Reproduce the listing below word for word, leaving out the pictures.

__________

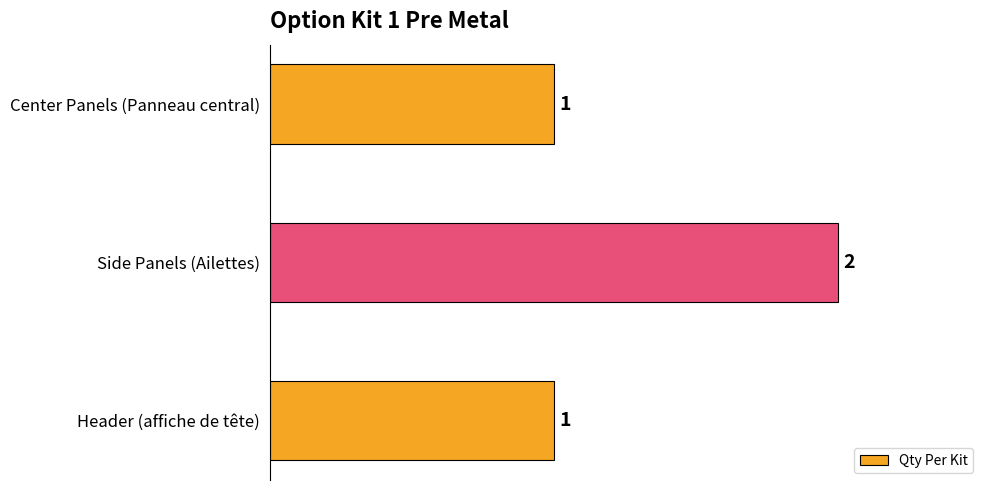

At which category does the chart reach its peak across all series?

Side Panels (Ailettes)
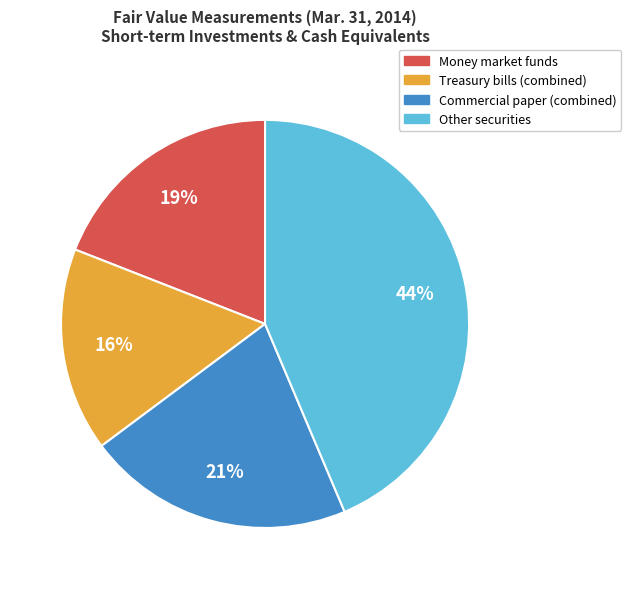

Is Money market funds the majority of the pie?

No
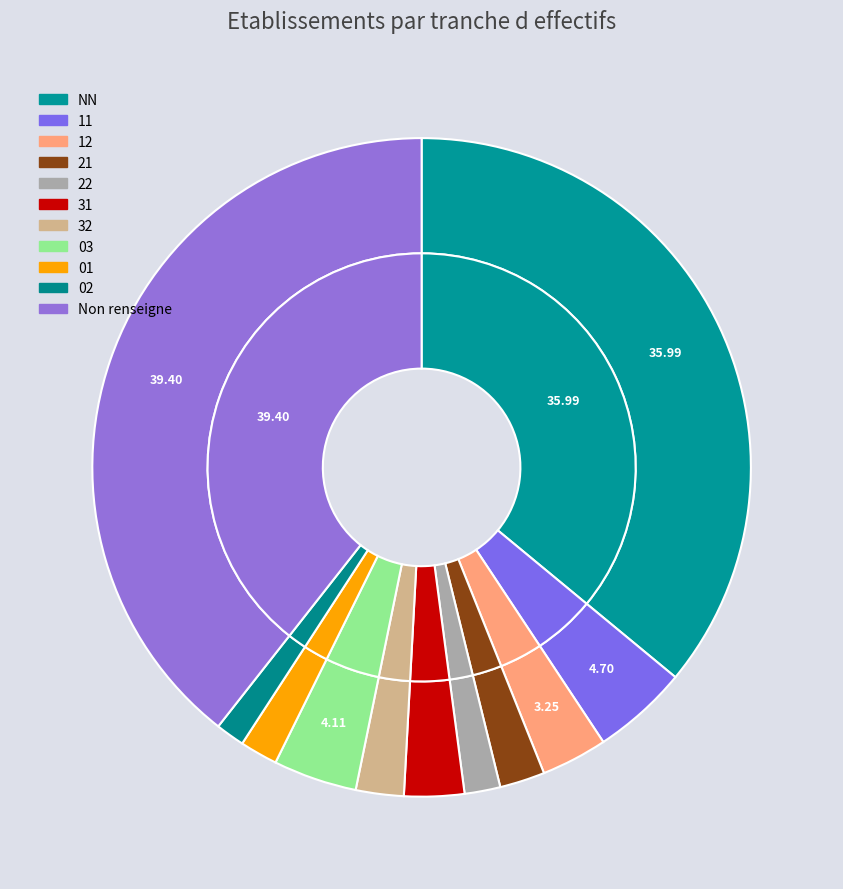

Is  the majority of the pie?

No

__________

YOUR RESPONSE »
At which category does the chart reach its peak across all series?

Side Panels (Ailettes)

Is Money market funds the majority of the pie?

No

Is  the majority of the pie?

No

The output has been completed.